WHAT IS NEEDED
Take every line from the listing below that includes "down" and copy it.

INPUT MATERIAL: Begin

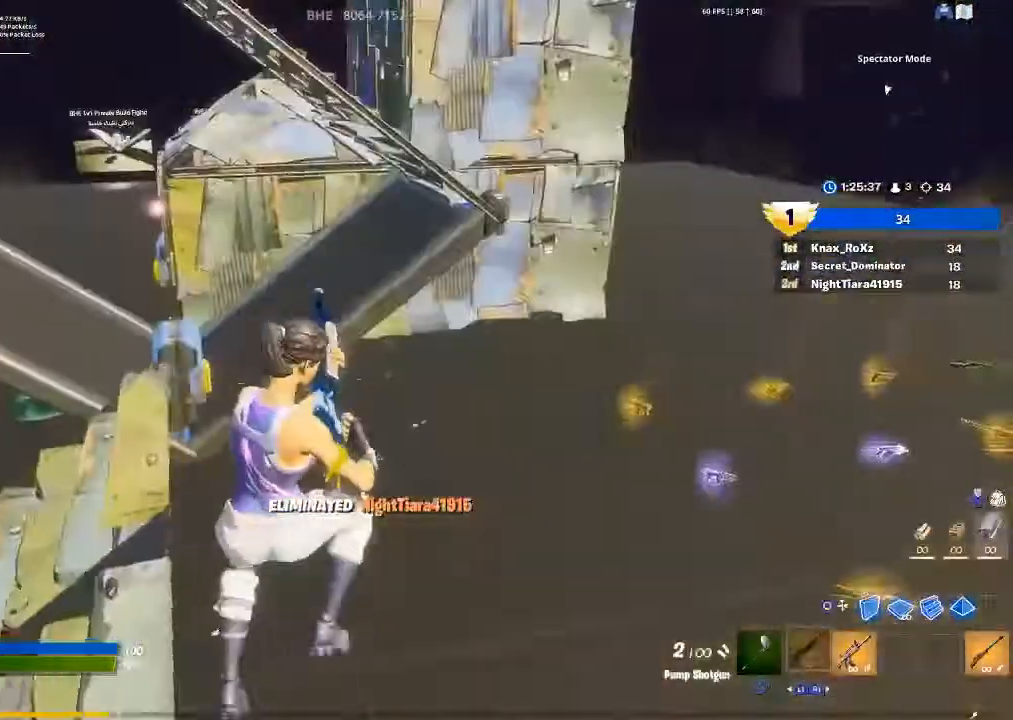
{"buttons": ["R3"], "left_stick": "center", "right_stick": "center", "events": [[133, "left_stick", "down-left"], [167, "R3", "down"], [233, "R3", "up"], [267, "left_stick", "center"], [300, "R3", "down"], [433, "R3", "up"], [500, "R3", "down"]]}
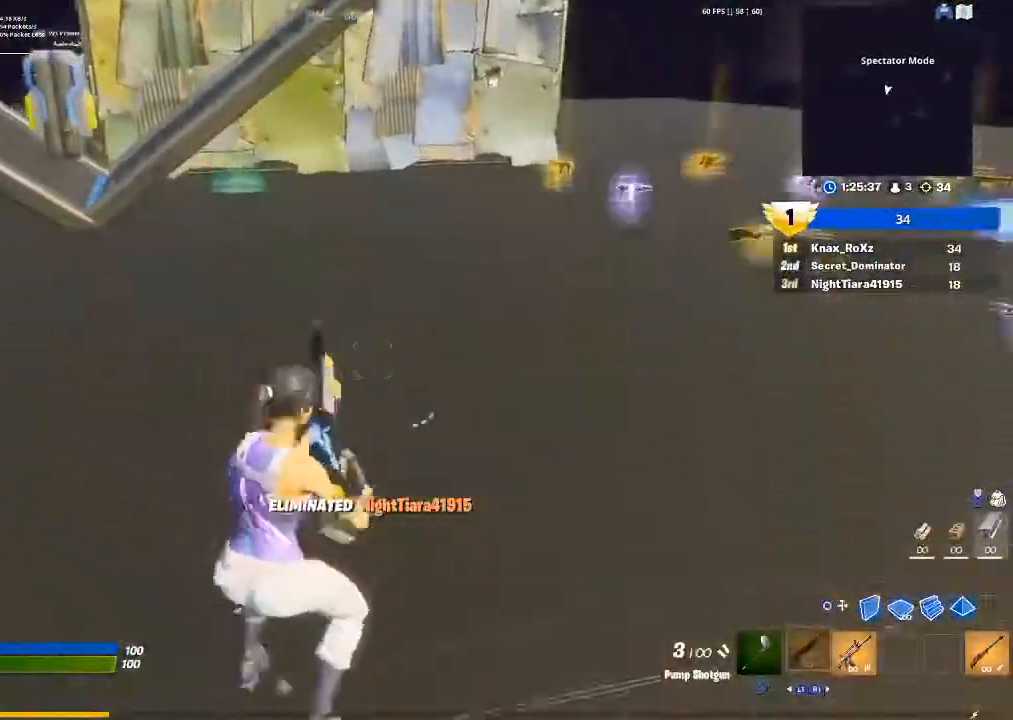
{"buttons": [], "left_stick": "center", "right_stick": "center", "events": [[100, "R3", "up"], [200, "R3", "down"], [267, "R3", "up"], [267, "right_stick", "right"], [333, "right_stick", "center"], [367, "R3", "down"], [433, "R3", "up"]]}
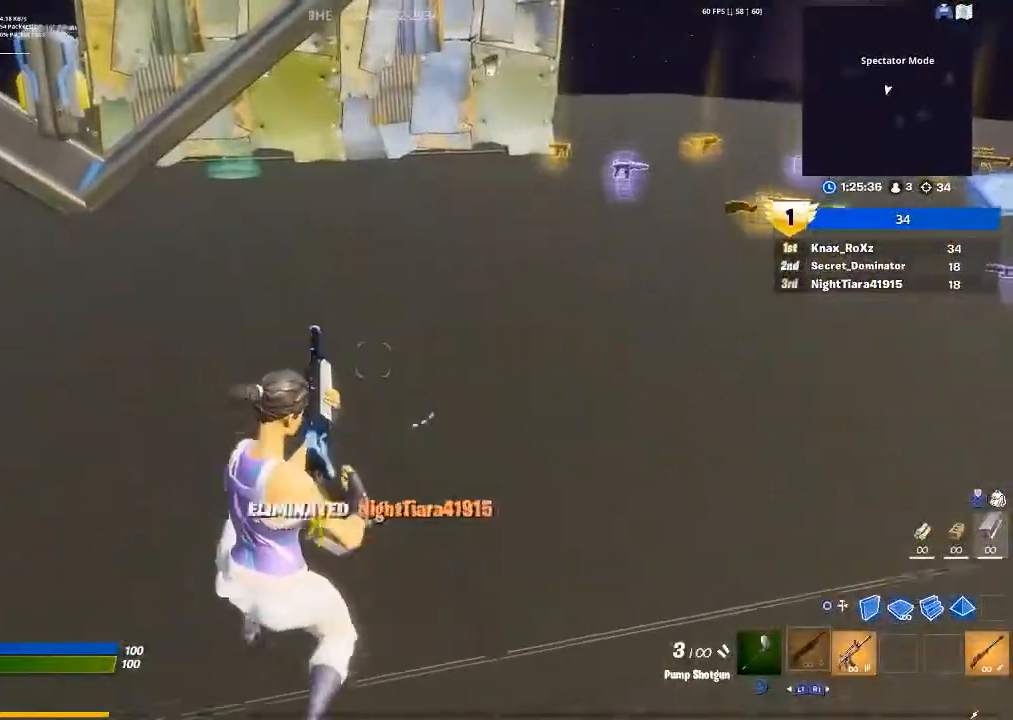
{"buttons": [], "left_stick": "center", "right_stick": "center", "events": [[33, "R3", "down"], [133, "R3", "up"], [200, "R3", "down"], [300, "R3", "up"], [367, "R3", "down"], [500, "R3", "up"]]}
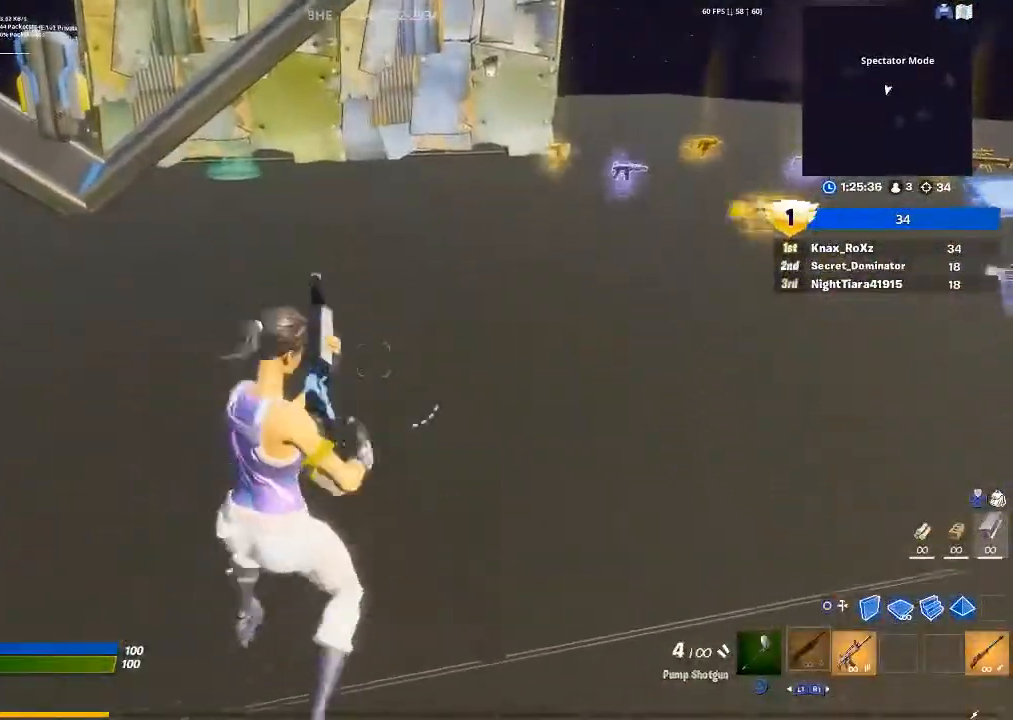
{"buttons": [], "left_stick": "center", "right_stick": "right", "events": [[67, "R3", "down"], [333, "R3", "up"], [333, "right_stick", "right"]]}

INPUT MATERIAL: End
INPUT MATERIAL: Begin

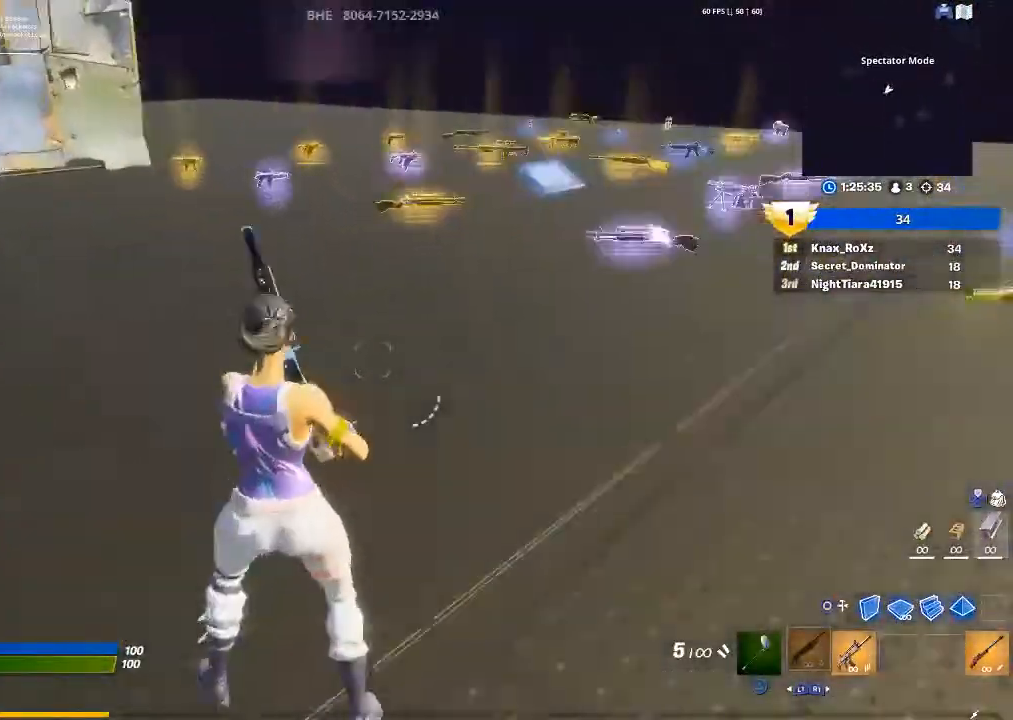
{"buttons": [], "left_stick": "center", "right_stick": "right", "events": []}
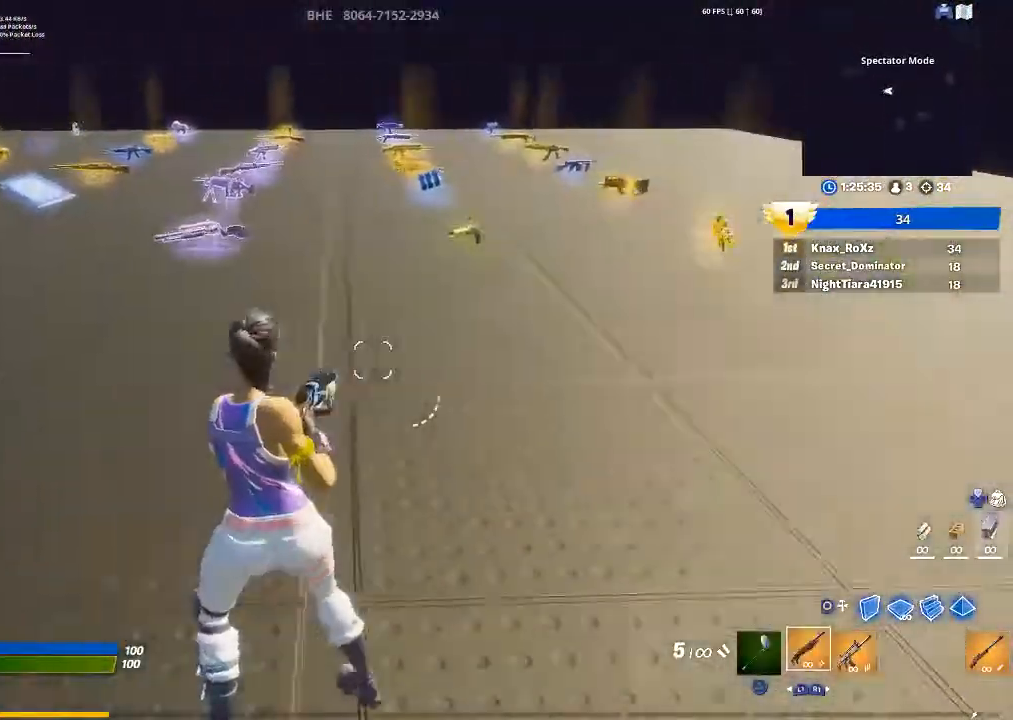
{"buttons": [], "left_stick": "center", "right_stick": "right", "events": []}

INPUT MATERIAL: End

COMPLETED TASK
{"buttons": ["R3"], "left_stick": "center", "right_stick": "center", "events": [[133, "left_stick", "down-left"], [167, "R3", "down"], [233, "R3", "up"], [267, "left_stick", "center"], [300, "R3", "down"], [433, "R3", "up"], [500, "R3", "down"]]}
{"buttons": [], "left_stick": "center", "right_stick": "center", "events": [[100, "R3", "up"], [200, "R3", "down"], [267, "R3", "up"], [267, "right_stick", "right"], [333, "right_stick", "center"], [367, "R3", "down"], [433, "R3", "up"]]}
{"buttons": [], "left_stick": "center", "right_stick": "center", "events": [[33, "R3", "down"], [133, "R3", "up"], [200, "R3", "down"], [300, "R3", "up"], [367, "R3", "down"], [500, "R3", "up"]]}
{"buttons": [], "left_stick": "center", "right_stick": "right", "events": [[67, "R3", "down"], [333, "R3", "up"], [333, "right_stick", "right"]]}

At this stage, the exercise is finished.